- _Task details_: Turn all of the lines below into a Markdown table with two columns, Row and Line Text, numbering each row and skipping blank lines. Leave the pictures out of your answer.

Source data below:

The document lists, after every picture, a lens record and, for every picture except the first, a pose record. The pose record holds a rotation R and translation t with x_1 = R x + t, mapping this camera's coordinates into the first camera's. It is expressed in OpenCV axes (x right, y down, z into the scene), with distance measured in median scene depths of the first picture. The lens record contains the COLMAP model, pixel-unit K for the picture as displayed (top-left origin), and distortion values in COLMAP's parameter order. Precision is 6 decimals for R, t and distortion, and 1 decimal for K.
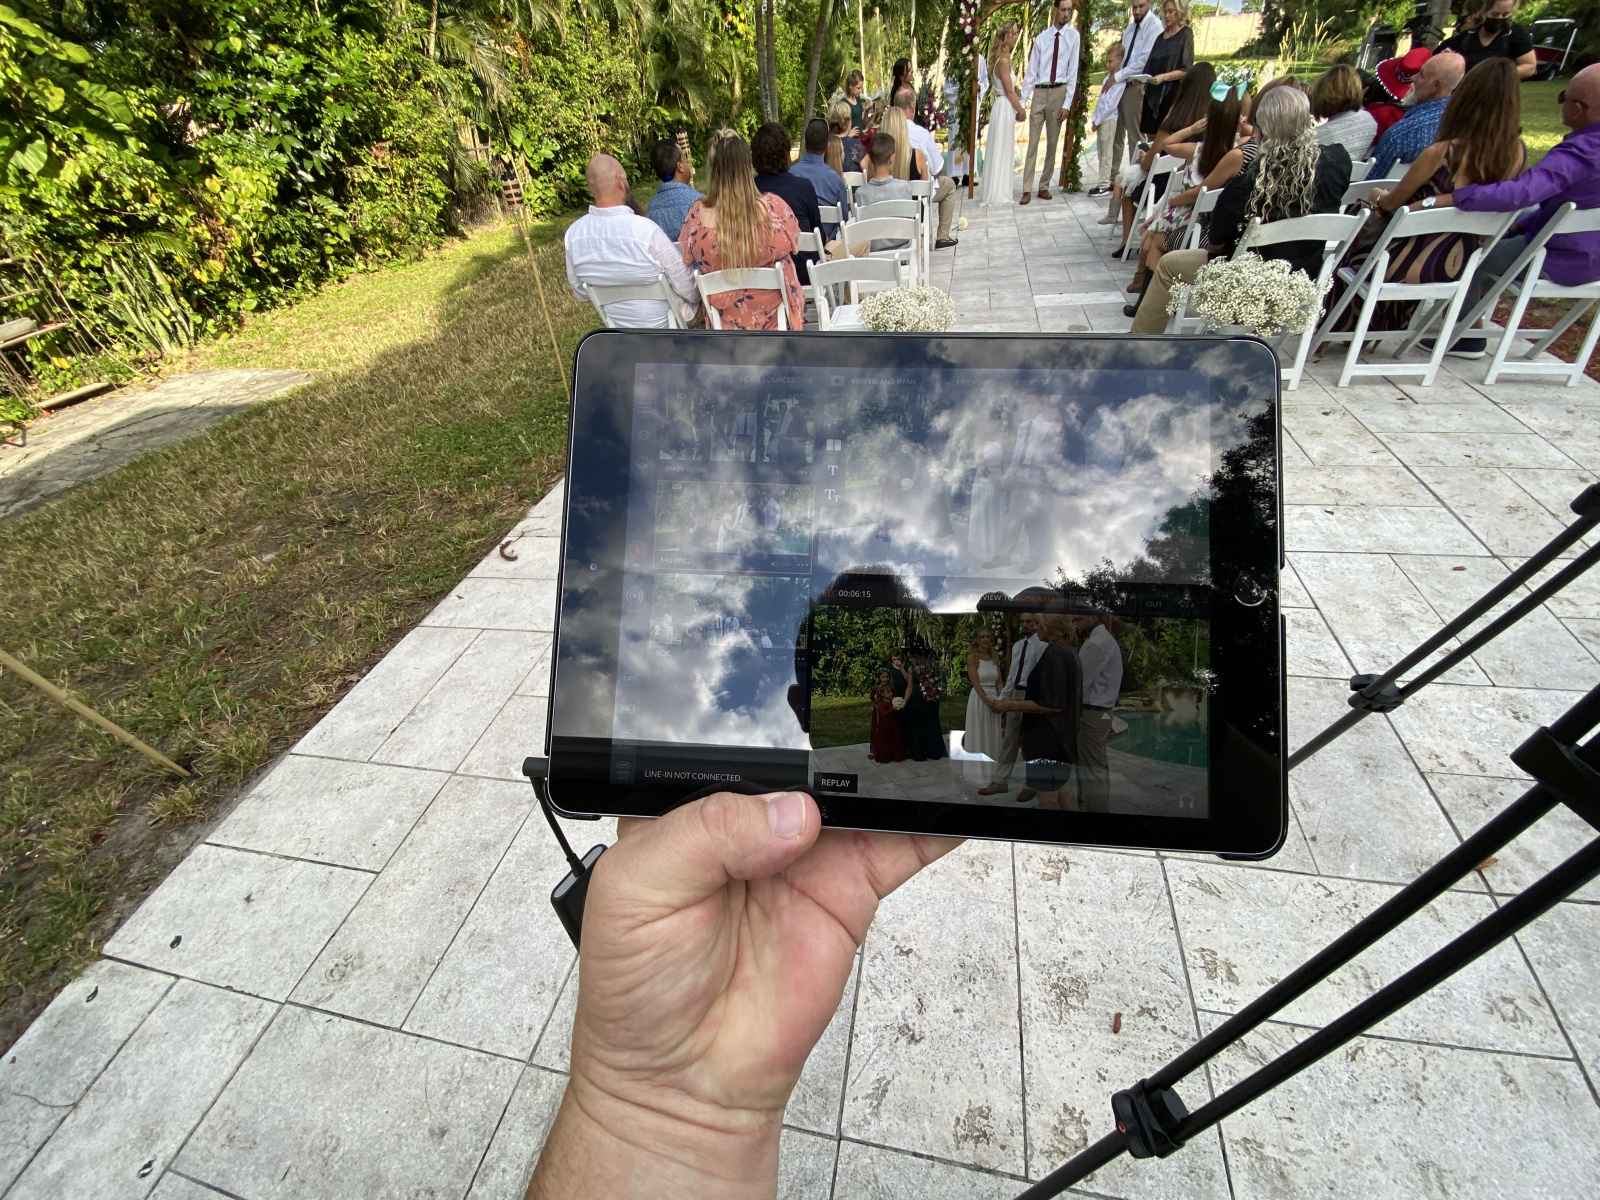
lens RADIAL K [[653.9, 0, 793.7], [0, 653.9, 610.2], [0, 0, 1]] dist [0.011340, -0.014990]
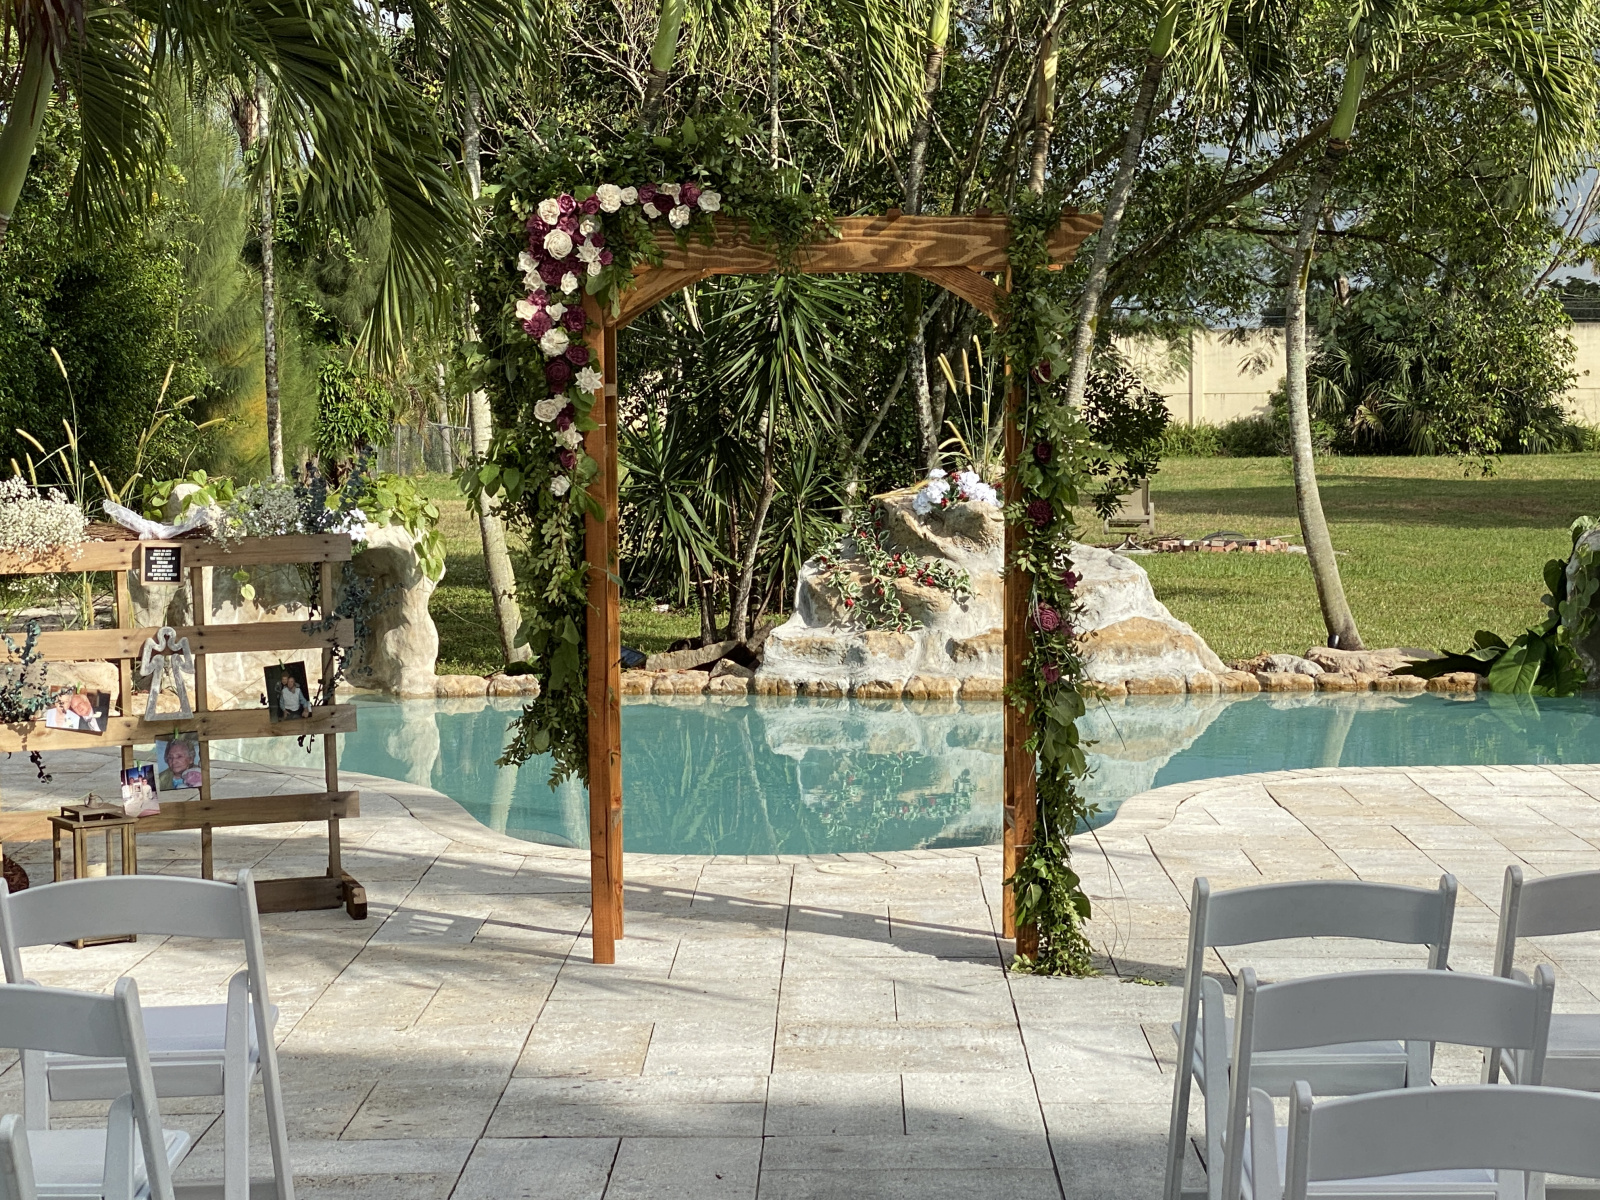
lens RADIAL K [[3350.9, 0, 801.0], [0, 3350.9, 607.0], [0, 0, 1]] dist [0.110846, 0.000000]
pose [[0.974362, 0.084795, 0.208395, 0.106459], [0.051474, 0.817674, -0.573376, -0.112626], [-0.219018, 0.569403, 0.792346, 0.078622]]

End of Source data.

- _Answer below_:
| Row | Line Text |
|---|---|
| 1 | The document lists, after every picture, a lens record and, for every picture except the first, a pose record. The pose record holds a rotation R and translation t with x_1 = R x + t, mapping this camera's coordinates into the first camera's. It is expressed in OpenCV axes (x right, y down, z into the scene), with distance measured in median scene depths of the first picture. The lens record contains the COLMAP model, pixel-unit K for the picture as displayed (top-left origin), and distortion values in COLMAP's parameter order. Precision is 6 decimals for R, t and distortion, and 1 decimal for K. |
| 2 | lens RADIAL K [[653.9, 0, 793.7], [0, 653.9, 610.2], [0, 0, 1]] dist [0.011340, -0.014990] |
| 3 | lens RADIAL K [[3350.9, 0, 801.0], [0, 3350.9, 607.0], [0, 0, 1]] dist [0.110846, 0.000000] |
| 4 | pose [[0.974362, 0.084795, 0.208395, 0.106459], [0.051474, 0.817674, -0.573376, -0.112626], [-0.219018, 0.569403, 0.792346, 0.078622]] |